En cuanto al aprendizaje de Nicolás Lobato, no existen datos de en donde se produjo. Lo que si podemos saber, según algunas fuentes, es que una vez asentado su taller en Zaragoza en 1525, como anteriormente mencionamos, se trasladó a Toledo entre los años 1530 a 1537 en donde podía haber perfeccionado su labor gracias a la cercanía con Alonso de Berruguete, dotando así a su obra de un aspecto mas miguelangelesco. Esta renovación ornamental en su estilo aplicado a las mazonerías, le acarrearon un indudable éxito, siendo el constructor de retablos preferido durante los años 40 por los más importantes pintores del momento en Aragón.

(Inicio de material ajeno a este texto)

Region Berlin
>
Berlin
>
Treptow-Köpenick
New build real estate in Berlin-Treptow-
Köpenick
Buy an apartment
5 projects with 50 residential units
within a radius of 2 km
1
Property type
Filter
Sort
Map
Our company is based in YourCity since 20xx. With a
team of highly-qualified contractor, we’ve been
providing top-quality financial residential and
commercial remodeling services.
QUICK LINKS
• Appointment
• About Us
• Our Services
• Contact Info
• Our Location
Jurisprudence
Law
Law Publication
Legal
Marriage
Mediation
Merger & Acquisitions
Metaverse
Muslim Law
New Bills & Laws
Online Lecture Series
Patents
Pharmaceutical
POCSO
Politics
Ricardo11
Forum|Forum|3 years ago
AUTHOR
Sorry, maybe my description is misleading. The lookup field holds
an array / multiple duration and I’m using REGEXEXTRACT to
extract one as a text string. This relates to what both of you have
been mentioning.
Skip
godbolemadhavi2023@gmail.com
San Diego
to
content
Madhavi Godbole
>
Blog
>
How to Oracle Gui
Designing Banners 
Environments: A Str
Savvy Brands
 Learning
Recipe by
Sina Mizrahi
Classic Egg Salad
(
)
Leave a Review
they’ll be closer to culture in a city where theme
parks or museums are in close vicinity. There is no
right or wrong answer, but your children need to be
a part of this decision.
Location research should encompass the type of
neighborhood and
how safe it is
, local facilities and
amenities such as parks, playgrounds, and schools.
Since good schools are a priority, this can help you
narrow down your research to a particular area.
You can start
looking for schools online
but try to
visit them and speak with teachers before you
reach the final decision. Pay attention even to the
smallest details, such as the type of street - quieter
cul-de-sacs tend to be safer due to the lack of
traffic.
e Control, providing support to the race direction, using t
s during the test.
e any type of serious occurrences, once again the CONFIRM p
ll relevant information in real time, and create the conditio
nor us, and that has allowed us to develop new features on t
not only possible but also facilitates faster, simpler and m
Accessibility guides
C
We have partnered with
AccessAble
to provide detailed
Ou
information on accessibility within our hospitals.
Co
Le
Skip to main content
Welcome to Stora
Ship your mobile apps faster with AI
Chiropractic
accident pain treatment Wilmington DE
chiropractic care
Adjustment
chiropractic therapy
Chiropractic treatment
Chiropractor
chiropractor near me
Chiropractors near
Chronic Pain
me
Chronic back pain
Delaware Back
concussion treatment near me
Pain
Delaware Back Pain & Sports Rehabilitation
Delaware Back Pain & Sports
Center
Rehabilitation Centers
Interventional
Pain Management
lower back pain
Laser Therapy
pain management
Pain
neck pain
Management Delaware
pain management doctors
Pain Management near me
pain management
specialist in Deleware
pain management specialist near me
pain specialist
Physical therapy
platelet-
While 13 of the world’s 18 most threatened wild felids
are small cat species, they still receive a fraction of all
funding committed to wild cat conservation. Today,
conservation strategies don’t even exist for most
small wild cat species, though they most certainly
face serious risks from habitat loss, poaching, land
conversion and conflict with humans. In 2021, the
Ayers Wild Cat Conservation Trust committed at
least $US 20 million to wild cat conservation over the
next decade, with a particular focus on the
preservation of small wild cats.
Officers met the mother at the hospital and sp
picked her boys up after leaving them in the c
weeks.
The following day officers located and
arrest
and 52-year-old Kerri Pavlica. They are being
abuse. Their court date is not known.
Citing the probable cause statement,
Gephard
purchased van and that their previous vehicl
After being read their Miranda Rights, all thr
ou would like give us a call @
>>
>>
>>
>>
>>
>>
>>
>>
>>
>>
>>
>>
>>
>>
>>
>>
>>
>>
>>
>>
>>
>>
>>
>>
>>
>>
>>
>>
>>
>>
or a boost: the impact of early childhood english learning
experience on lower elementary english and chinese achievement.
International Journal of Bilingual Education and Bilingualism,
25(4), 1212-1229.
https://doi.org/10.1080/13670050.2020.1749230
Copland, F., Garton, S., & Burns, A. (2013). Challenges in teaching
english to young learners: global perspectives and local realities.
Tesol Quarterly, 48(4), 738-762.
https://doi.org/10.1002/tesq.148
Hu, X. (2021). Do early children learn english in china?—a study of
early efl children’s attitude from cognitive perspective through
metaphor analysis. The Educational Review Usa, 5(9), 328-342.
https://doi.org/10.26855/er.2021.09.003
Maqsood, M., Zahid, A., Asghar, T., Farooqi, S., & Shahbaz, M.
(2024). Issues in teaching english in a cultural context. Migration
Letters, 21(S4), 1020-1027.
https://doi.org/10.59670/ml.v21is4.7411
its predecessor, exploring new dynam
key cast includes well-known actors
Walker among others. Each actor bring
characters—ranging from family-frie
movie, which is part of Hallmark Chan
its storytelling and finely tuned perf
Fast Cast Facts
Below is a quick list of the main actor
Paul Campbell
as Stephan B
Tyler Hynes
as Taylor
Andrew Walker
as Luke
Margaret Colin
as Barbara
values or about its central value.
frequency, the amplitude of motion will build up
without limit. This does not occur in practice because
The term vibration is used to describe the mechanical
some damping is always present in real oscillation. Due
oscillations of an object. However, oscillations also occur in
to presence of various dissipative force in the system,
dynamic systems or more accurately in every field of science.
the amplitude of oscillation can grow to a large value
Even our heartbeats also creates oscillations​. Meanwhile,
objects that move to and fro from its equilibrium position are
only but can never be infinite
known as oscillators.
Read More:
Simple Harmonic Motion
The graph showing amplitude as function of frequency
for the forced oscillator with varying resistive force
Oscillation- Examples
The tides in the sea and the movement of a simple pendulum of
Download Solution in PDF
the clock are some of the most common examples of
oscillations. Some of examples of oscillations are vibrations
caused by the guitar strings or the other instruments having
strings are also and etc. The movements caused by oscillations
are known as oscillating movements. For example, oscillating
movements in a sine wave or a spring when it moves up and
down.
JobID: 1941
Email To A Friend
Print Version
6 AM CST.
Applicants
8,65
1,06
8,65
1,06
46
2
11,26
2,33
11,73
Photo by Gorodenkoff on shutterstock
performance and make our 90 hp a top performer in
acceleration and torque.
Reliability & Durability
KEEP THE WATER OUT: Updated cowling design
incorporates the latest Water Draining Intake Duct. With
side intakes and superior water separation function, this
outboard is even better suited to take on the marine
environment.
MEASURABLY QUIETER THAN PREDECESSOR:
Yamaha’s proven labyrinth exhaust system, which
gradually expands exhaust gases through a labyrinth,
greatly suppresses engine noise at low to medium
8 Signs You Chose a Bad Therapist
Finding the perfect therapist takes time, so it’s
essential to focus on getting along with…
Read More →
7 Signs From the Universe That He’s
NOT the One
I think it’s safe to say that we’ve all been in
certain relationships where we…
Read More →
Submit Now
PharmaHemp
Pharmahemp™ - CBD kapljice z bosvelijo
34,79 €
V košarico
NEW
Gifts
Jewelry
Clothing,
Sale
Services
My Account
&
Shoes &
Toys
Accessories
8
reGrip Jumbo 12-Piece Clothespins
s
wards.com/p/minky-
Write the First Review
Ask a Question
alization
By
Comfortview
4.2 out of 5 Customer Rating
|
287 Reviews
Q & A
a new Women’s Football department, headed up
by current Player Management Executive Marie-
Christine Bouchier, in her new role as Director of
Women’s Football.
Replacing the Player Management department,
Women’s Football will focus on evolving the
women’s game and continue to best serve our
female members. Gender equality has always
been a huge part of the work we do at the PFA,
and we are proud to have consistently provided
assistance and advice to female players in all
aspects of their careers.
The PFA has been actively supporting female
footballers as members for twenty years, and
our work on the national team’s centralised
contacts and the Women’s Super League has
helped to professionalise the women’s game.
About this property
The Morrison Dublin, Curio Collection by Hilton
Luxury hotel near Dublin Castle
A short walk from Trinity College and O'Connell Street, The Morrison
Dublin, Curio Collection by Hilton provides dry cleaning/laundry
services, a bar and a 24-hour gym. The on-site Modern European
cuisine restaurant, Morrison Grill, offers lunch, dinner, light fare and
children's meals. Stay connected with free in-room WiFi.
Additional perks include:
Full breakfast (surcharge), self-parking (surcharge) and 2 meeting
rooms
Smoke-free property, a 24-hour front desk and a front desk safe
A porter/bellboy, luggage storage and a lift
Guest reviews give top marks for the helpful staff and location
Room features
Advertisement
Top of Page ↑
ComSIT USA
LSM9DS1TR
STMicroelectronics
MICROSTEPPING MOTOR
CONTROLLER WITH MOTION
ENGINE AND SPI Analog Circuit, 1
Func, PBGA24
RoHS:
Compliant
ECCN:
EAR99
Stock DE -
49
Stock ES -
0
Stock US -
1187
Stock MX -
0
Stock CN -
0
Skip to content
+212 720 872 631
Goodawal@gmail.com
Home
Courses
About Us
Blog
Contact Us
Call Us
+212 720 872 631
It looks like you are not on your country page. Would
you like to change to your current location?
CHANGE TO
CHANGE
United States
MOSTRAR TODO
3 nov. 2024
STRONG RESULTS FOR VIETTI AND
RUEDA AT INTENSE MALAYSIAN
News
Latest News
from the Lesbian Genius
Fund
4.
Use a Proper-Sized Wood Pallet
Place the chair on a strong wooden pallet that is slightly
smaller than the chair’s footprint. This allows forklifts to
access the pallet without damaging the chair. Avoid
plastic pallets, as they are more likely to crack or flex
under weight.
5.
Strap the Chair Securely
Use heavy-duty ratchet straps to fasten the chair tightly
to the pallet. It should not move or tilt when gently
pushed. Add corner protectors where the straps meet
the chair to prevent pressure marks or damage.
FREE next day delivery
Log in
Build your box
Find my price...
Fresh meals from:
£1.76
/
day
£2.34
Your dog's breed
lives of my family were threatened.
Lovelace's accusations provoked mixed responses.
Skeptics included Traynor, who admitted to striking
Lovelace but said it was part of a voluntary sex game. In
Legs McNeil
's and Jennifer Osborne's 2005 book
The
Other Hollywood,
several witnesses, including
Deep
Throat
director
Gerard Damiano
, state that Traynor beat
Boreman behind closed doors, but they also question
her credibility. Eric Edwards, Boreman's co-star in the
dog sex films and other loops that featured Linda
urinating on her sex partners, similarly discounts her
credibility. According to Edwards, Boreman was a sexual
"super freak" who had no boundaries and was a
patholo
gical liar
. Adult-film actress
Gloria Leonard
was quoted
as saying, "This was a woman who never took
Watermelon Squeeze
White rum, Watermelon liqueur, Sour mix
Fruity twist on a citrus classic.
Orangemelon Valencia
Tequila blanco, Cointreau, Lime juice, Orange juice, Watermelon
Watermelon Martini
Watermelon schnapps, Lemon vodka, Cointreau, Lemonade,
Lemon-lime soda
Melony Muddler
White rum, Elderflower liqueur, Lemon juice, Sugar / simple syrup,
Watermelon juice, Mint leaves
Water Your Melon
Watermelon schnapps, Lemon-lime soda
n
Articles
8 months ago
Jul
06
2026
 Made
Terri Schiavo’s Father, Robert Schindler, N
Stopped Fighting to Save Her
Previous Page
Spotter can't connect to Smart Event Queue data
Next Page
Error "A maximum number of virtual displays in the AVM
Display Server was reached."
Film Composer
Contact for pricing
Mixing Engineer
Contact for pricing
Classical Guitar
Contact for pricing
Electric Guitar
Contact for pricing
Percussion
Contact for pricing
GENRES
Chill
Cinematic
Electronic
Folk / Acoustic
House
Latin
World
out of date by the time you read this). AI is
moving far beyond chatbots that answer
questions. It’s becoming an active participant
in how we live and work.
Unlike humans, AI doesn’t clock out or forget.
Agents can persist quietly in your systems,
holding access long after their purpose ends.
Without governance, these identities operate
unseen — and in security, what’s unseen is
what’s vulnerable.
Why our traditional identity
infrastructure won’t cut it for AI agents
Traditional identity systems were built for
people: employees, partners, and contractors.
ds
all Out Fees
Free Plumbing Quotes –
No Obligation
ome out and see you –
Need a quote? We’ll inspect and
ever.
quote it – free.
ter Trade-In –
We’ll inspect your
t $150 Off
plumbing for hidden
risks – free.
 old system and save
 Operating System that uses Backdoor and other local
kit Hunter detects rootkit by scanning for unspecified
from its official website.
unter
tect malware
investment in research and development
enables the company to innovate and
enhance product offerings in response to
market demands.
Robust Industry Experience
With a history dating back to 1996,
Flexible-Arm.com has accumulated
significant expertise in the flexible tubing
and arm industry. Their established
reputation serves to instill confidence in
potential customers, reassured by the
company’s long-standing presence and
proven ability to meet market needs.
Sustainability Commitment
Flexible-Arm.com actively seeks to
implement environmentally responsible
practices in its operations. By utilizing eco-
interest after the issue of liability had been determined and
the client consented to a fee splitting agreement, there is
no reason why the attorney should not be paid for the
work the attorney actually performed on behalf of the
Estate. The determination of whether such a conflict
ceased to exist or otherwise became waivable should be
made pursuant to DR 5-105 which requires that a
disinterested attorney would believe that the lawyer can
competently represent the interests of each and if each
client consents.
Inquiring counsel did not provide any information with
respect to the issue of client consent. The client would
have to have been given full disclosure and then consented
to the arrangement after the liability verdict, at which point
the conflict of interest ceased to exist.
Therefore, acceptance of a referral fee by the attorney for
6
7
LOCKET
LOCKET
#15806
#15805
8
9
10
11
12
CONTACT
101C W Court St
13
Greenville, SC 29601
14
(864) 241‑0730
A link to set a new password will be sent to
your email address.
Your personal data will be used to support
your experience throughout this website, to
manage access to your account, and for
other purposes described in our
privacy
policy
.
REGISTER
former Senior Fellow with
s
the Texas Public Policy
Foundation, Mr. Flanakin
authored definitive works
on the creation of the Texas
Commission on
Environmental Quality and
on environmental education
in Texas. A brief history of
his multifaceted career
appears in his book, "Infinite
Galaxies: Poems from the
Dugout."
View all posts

Nicolás Lobato, que no sabía escribir, supo posiblemente aprovechar su relación con ellos para incorporar al entonces ya tradicional repertorio ornamental de los retablos aragoneses renacentistas, toda una serie de motivos nuevos, que enriquecen las formas y aporta temas de carácter naturalista con un fuerte sentimiento dramático. El repertorio decorativo de Nicolás Lobato constituyó en buena medida una “bisagra” entre las decoraciones desarrolladas durante el segundo tercio del siglo XVI y el nuevo estilo ornamental que surge desde mediados de siglo.
Fuentes consultadas:
“La Escultura del Renacimiento en Aragón”. Museo e Instituto de Humanidades “Camón Aznar”. Zaragoza, 1993. Autores de los textos empleados: Federico B. Torralba Soriano, José Ignacio Gómez Zorraquino, María Luisa Miñana Rodrigo, Ángel Hernansanz Merlo.
Enrique Sancho Gutiérrez, enero de 2012.